▶ _Task to complete_: Search the material for the string "個人住所", then show every line where it turns up.

▶ _Material for this task_:
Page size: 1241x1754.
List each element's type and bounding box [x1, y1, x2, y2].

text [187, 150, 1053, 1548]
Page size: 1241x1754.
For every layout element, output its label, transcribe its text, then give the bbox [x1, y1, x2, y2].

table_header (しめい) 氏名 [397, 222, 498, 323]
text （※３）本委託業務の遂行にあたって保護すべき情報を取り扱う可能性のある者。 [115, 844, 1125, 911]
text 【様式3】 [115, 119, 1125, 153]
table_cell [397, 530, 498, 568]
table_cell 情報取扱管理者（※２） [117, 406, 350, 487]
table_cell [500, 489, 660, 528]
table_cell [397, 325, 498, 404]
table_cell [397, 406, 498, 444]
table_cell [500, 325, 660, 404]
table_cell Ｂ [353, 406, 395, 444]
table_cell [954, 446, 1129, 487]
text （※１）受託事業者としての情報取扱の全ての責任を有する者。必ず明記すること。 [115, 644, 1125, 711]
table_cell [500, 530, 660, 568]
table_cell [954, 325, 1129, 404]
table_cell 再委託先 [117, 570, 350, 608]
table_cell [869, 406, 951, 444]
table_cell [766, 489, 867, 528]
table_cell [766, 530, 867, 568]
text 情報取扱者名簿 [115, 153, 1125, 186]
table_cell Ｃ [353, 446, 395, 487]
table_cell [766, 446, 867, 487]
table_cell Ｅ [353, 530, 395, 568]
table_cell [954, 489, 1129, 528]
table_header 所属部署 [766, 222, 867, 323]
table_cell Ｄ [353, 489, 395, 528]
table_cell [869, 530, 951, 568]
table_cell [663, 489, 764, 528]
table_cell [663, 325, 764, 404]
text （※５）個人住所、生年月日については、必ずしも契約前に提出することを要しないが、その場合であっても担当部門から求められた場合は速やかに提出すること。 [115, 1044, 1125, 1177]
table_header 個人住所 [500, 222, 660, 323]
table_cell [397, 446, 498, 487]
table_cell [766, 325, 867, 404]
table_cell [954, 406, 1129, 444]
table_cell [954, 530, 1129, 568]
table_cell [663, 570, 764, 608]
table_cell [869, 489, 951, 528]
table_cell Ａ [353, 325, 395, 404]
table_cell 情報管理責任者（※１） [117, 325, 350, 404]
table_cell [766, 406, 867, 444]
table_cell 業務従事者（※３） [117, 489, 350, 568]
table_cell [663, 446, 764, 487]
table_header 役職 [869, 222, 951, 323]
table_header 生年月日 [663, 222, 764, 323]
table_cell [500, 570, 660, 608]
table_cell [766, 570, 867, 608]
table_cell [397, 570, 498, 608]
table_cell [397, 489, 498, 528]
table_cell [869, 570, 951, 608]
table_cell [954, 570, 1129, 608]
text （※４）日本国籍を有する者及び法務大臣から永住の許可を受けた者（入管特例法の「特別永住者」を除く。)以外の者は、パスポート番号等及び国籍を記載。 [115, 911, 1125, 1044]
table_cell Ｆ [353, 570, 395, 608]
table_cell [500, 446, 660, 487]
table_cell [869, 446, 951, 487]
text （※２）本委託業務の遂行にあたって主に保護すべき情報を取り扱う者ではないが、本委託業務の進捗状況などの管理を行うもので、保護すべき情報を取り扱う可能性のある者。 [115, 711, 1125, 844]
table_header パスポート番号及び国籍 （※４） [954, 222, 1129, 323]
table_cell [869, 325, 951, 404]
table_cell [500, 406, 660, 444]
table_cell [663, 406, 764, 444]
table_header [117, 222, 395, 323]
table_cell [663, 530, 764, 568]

▶ _Solution to this exercise_:
text （※５）個人住所、生年月日については、必ずしも契約前に提出することを要しないが、その場合であっても担当部門から求められた場合は速やかに提出すること。 [115, 1044, 1125, 1177]
table_header 個人住所 [500, 222, 660, 323]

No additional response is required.